More than a quarter (28%) of schools reported having one or more pupils self-isolating after being told to do so due to potential contact with a Covid-19 case inside the school on December 3, though that was down from 33% the week before.

Nearly a fifth (19%) of secondary school pupils were absent from class on December 3, down from 22%, the figures revealed.

Moore said: “The big drive from the government has been all about mental health.
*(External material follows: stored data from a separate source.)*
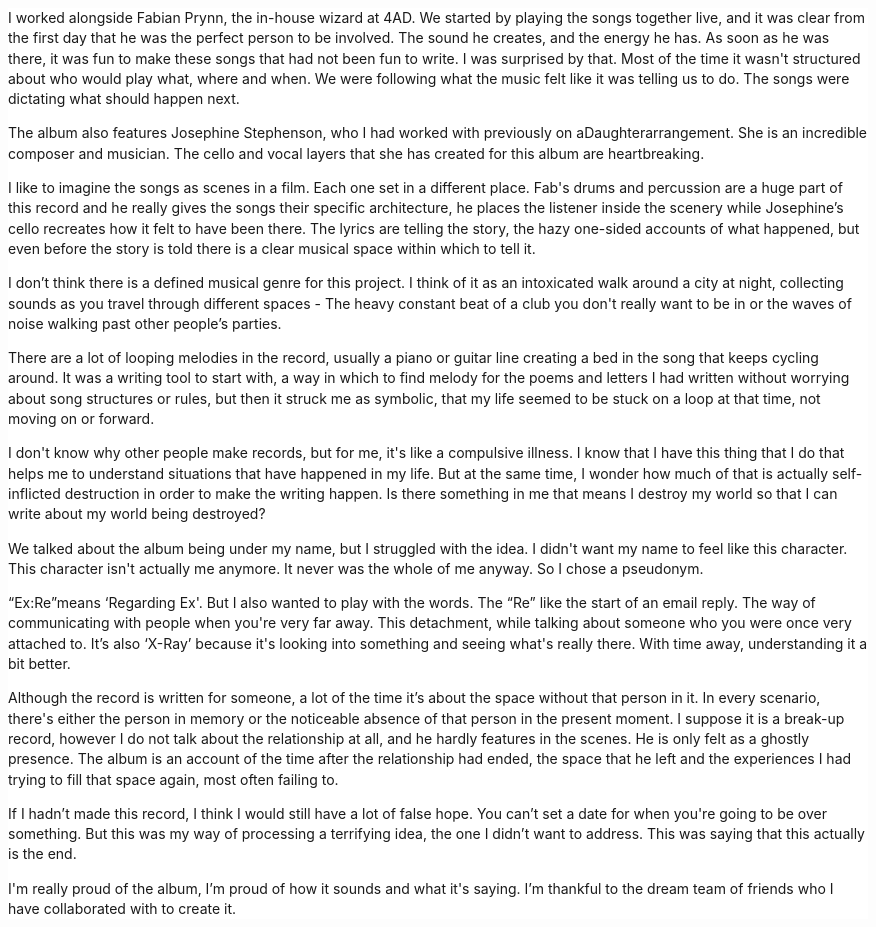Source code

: I worked alongside Fabian Prynn, the in-house wizard at 4AD. We started by playing the songs together live, and it was clear from the first day that he was the perfect person to be involved. The sound he creates, and the energy he has. As soon as he was there, it was fun to make these songs that had not been fun to write. I was surprised by that. Most of the time it wasn't structured about who would play what, where and when. We were following what the music felt like it was telling us to do. The songs were dictating what should happen next.

The album also features Josephine Stephenson, who I had worked with previously on aDaughterarrangement. She is an incredible composer and musician. The cello and vocal layers that she has created for this album are heartbreaking.

I like to imagine the songs as scenes in a film. Each one set in a different place. Fab's drums and percussion are a huge part of this record and he really gives the songs their specific architecture, he places the listener inside the scenery while Josephine’s cello recreates how it felt to have been there. The lyrics are telling the story, the hazy one-sided accounts of what happened, but even before the story is told there is a clear musical space within which to tell it.

I don’t think there is a defined musical genre for this project. I think of it as an intoxicated walk around a city at night, collecting sounds as you travel through different spaces - The heavy constant beat of a club you don't really want to be in or the waves of noise walking past other people’s parties.

There are a lot of looping melodies in the record, usually a piano or guitar line creating a bed in the song that keeps cycling around. It was a writing tool to start with, a way in which to find melody for the poems and letters I had written without worrying about song structures or rules, but then it struck me as symbolic, that my life seemed to be stuck on a loop at that time, not moving on or forward.

I don't know why other people make records, but for me, it's like a compulsive illness. I know that I have this thing that I do that helps me to understand situations that have happened in my life. But at the same time, I wonder how much of that is actually self-inflicted destruction in order to make the writing happen. Is there something in me that means I destroy my world so that I can write about my world being destroyed?

We talked about the album being under my name, but I struggled with the idea. I didn't want my name to feel like this character. This character isn't actually me anymore. It never was the whole of me anyway. So I chose a pseudonym.

“Ex:Re”means ‘Regarding Ex'. But I also wanted to play with the words. The “Re” like the start of an email reply. The way of communicating with people when you're very far away. This detachment, while talking about someone who you were once very attached to. It’s also ‘X-Ray’ because it's looking into something and seeing what's really there. With time away, understanding it a bit better.

Although the record is written for someone, a lot of the time it’s about the space without that person in it. In every scenario, there's either the person in memory or the noticeable absence of that person in the present moment. I suppose it is a break-up record, however I do not talk about the relationship at all, and he hardly features in the scenes. He is only felt as a ghostly presence. The album is an account of the time after the relationship had ended, the space that he left and the experiences I had trying to fill that space again, most often failing to.

If I hadn’t made this record, I think I would still have a lot of false hope. You can’t set a date for when you're going to be over something. But this was my way of processing a terrifying idea, the one I didn’t want to address. This was saying that this actually is the end.

I'm really proud of the album, I’m proud of how it sounds and what it's saying. I’m thankful to the dream team of friends who I have collaborated with to create it.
My argument there will be: ‘How damaging will it be for a child to their mental health if they brought Covid home and killed one of their parents?’ I know that seems to some quite drastic, but that to me is the reality.”

Moore fears she too will be pushed to deregister her children amid the threat of fines for unauthorised absences.

The school has not responded to requests for comment. 

This week one teacher’s union came forward to suggest schools should be given the flexibility to switch to remote learning for the final few days of term.

It comes as schools were warned to see a “steep drop” in the number of pupils attending class next week as parents seek to prioritise family safety ahead of Christmas, the headteachers’ union NAHT said.

Paul Whiteman, NAHT general secretary, said remote learning was an “obvious and straightforward solution”.

Whiteman said: “It is only natural that many parents will prioritise family safety over attending school in the last few days of term and keep their children at home.”  

Schools standards minister Nick Gibb told MPs on Tuesday that schools will be allowed to take an inset day on the last Friday of term to provide a “clear six days” ahead of Christmas Eve so teachers and heads do not have to “engage with track and trace issues” throughout the festive break.